EXERCISE DETAILS> The lines below, from the one holding "Italia e che" through the one holding "Třemošná na mapě", are to be restated word for word, with all images left out.

RECORDS>
· · · ·
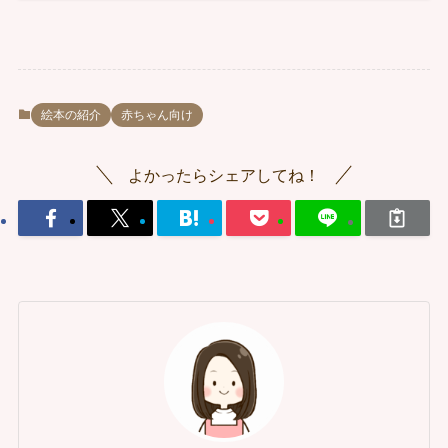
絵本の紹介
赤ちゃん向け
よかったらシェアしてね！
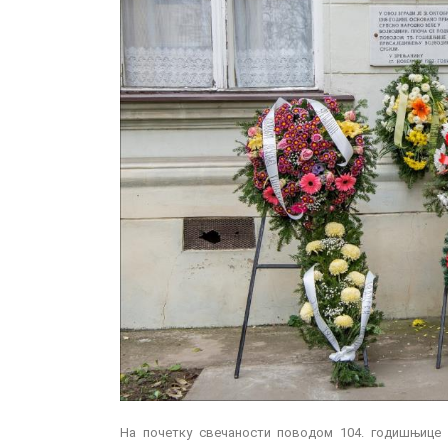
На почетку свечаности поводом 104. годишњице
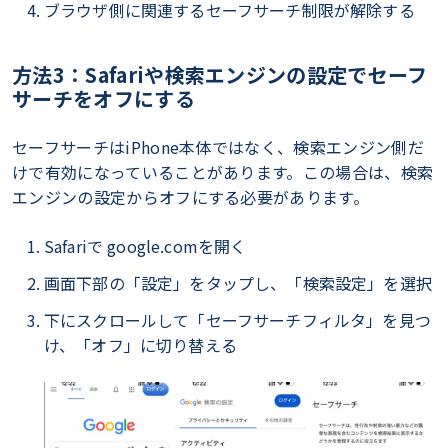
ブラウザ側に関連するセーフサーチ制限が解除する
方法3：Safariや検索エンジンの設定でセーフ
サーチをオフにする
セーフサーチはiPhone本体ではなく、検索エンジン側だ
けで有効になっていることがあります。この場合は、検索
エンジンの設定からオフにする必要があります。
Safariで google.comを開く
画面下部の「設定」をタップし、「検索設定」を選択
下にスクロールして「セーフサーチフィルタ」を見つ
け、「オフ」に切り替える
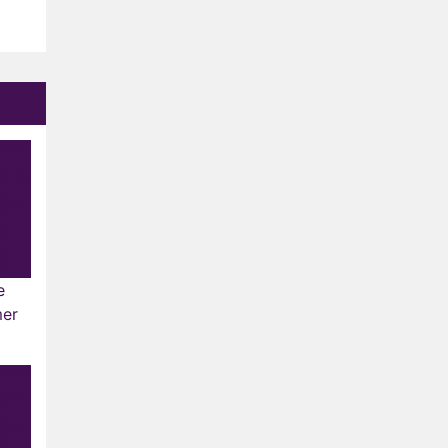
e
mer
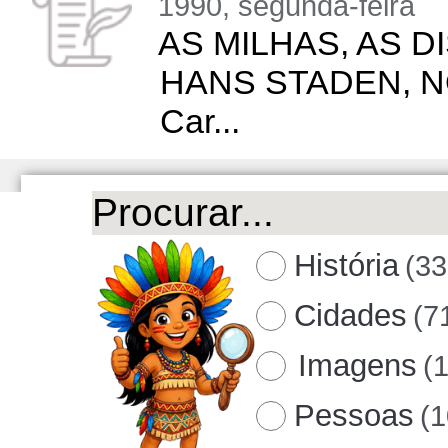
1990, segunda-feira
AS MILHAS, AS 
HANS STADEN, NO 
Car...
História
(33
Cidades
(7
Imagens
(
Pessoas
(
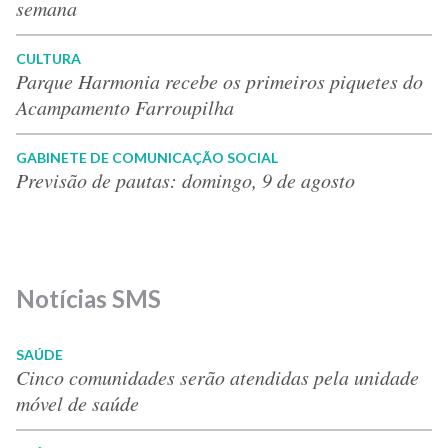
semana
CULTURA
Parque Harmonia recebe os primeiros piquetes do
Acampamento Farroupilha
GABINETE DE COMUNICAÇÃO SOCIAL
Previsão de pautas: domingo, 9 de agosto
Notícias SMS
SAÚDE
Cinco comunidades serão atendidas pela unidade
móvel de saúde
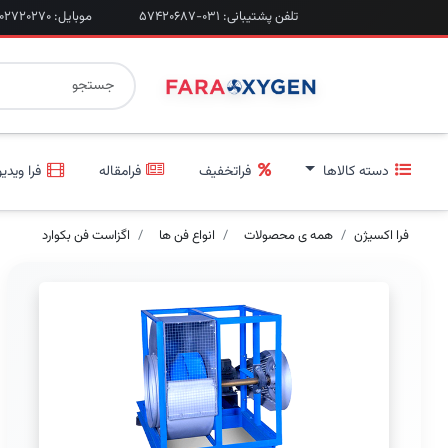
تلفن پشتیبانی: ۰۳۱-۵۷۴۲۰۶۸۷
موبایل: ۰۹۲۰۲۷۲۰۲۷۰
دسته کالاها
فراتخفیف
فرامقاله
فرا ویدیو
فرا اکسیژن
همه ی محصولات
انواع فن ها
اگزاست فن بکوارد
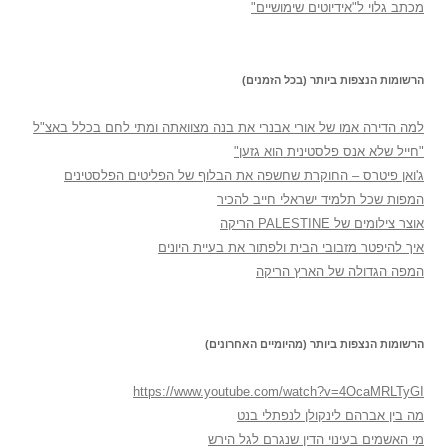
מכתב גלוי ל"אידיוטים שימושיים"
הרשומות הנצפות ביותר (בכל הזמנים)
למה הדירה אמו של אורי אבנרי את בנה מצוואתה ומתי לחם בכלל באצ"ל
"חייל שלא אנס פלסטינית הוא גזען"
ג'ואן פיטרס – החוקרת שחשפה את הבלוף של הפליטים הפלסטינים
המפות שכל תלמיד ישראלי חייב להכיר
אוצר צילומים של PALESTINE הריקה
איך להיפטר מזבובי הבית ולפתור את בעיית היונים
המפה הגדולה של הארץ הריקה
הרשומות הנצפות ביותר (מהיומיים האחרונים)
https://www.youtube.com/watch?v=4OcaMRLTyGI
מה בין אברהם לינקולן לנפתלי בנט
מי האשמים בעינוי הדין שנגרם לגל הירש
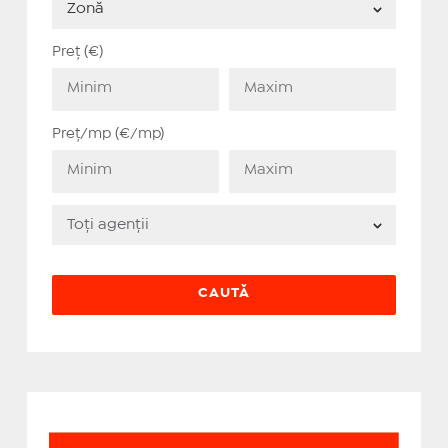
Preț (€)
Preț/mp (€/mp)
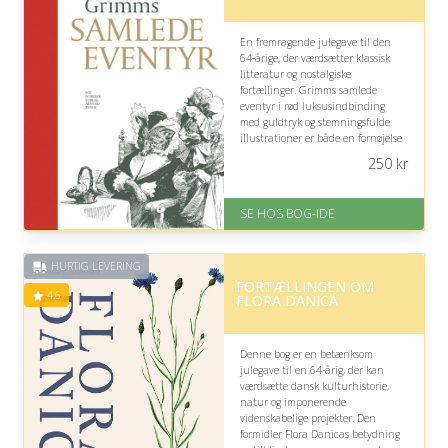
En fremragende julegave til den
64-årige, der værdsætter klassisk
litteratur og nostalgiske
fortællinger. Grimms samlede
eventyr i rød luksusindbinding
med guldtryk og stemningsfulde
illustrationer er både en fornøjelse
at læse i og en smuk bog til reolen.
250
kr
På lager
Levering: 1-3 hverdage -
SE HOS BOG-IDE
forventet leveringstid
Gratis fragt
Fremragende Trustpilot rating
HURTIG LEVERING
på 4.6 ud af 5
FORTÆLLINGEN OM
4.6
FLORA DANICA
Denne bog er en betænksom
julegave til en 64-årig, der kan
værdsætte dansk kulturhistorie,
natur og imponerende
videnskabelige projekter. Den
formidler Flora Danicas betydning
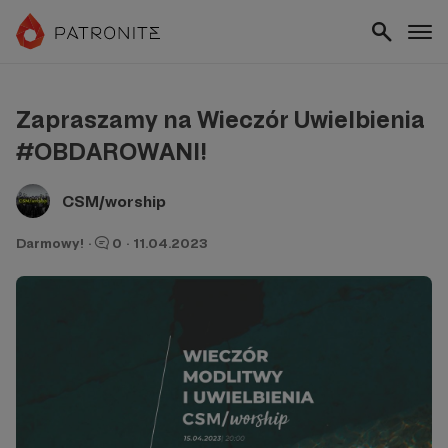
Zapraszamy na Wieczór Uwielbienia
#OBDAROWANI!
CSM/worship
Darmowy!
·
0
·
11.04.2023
· · · ·
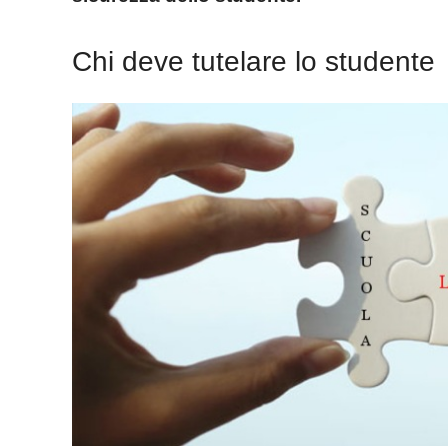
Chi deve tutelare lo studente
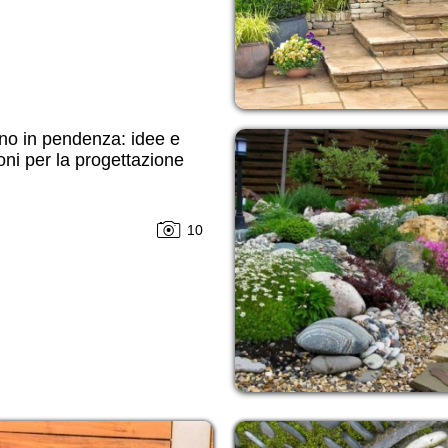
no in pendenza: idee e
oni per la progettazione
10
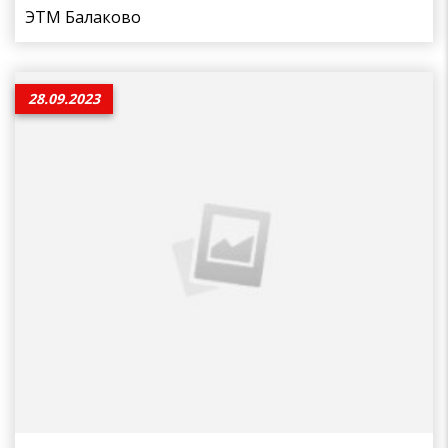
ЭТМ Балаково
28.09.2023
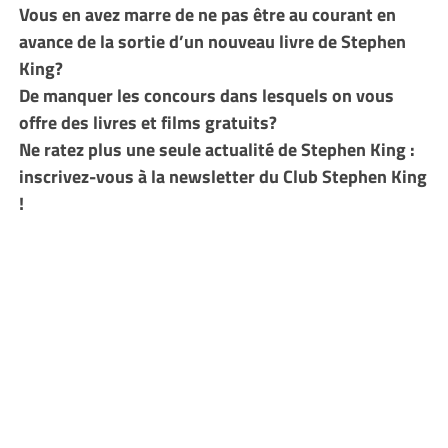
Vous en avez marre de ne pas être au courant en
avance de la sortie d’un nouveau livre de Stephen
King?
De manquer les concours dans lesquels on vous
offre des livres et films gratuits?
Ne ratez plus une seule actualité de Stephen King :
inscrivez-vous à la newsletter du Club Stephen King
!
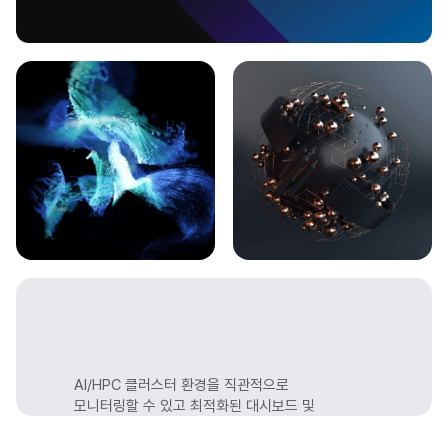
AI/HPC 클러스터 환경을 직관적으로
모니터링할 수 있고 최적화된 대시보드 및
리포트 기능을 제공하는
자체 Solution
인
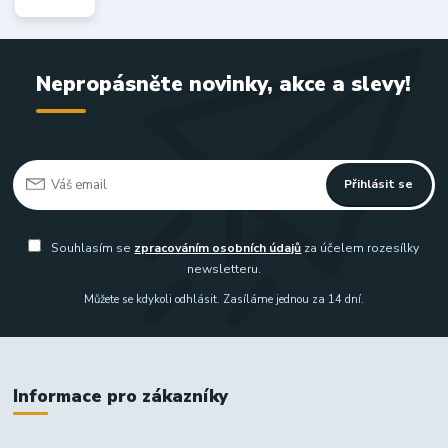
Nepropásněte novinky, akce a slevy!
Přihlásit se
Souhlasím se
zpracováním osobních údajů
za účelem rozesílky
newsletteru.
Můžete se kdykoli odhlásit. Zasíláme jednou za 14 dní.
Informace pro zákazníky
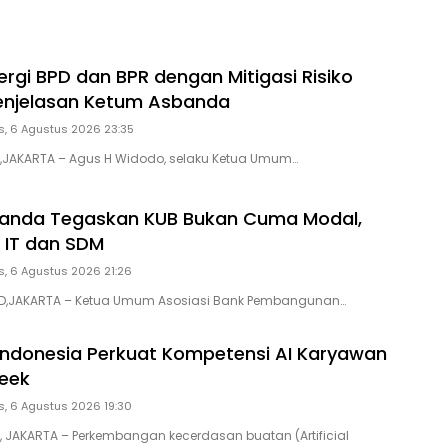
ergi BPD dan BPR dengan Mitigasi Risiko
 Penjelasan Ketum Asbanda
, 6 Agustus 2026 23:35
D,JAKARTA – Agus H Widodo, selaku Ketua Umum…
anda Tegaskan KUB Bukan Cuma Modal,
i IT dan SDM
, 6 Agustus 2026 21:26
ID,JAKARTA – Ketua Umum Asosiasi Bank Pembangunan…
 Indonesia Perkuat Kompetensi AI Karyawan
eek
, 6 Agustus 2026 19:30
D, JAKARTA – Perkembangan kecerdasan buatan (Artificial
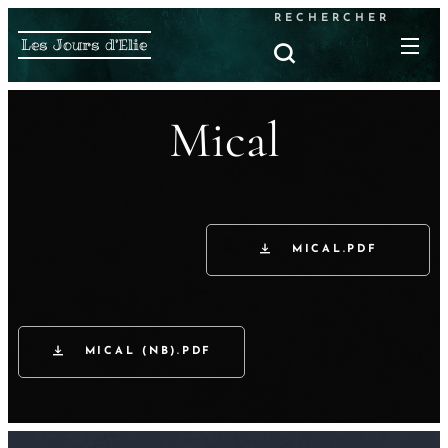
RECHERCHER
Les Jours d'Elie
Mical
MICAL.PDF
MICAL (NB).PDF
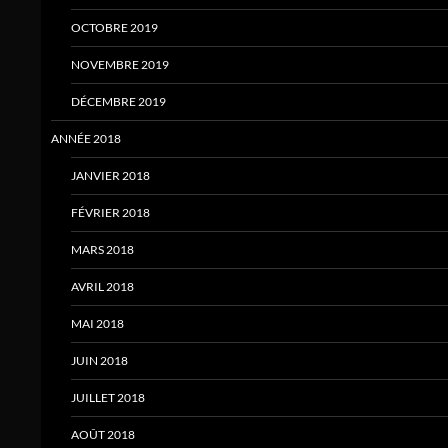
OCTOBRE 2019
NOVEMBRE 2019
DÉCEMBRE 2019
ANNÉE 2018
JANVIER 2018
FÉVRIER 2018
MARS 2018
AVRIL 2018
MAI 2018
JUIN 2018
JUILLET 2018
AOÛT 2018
· · · ·
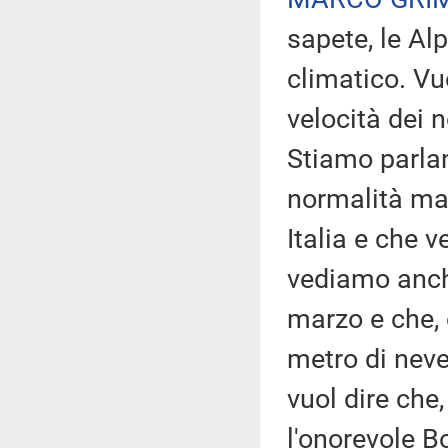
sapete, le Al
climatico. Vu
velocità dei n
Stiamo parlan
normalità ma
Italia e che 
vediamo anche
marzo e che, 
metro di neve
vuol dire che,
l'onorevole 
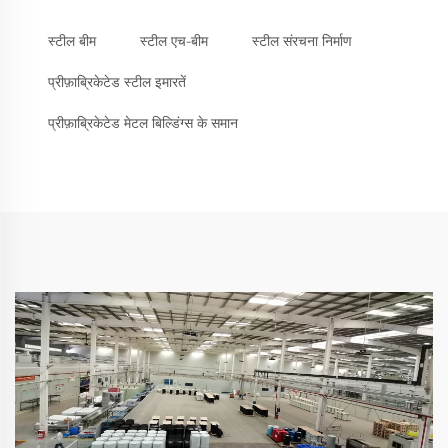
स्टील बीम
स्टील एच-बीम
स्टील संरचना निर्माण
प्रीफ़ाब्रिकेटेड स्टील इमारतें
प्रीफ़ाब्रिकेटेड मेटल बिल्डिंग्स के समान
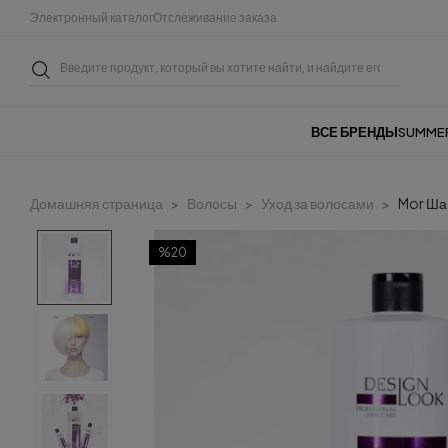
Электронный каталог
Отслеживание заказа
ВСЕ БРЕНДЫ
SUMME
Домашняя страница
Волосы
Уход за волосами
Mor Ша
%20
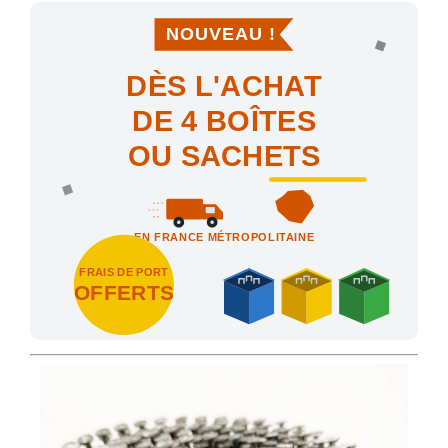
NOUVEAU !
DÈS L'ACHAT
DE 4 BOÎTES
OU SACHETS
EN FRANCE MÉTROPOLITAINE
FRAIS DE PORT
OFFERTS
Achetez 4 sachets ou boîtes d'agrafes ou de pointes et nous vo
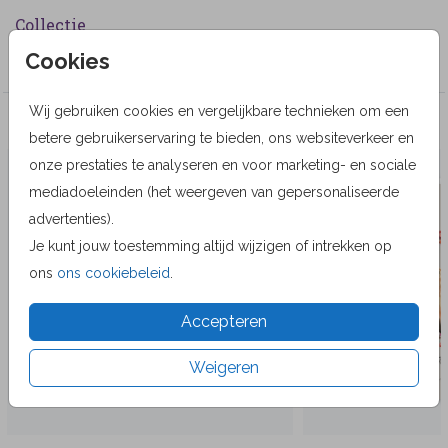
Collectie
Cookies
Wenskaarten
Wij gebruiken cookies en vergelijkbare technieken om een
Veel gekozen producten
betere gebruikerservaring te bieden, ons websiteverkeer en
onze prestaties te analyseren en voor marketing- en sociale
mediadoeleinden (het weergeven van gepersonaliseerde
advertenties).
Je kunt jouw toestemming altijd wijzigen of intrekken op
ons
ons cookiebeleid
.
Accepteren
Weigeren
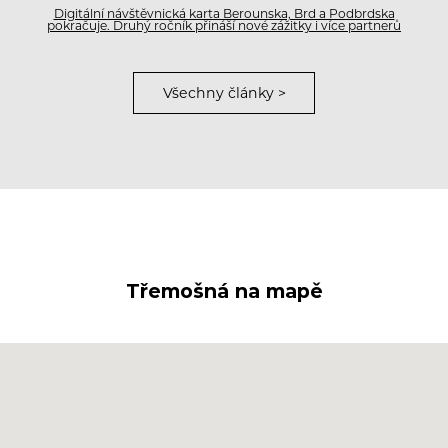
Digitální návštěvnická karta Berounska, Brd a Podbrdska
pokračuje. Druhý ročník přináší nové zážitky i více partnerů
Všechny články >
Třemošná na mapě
· · · ·
RESULT OF THIS TASK>
Italia e che 
vediamo anche
marzo e che, 
metro di neve
vuol dire che,
l'onorevole 
स्टील बीम
स्टील एच-बीम
स्टील संरचना निर्माण
प्रीफ़ाब्रिकेटेड स्टील इमारतें
प्रीफ़ाब्रिकेटेड मेटल बिल्डिंग्स के समान
Электронный каталог
Отслеживание заказа
ВСЕ БРЕНДЫ
SUMME
Домашняя страница
Волосы
Уход за волосами
Mor Ша
%20
NOUVEAU !
DÈS L'ACHAT
DE 4 BOÎTES
OU SACHETS
EN FRANCE MÉTROPOLITAINE
FRAIS DE PORT
OFFERTS
Achetez 4 sachets ou boîtes d'agrafes ou de pointes et nous vo
Collectie
Cookies
Wenskaarten
Wij gebruiken cookies en vergelijkbare technieken om een
Veel gekozen producten
betere gebruikerservaring te bieden, ons websiteverkeer en
onze prestaties te analyseren en voor marketing- en sociale
mediadoeleinden (het weergeven van gepersonaliseerde
advertenties).
Je kunt jouw toestemming altijd wijzigen of intrekken op
ons
ons cookiebeleid
.
Accepteren
Weigeren
Digitální návštěvnická karta Berounska, Brd a Podbrdska
pokračuje. Druhý ročník přináší nové zážitky i více partnerů
Všechny články >
Třemošná na mapě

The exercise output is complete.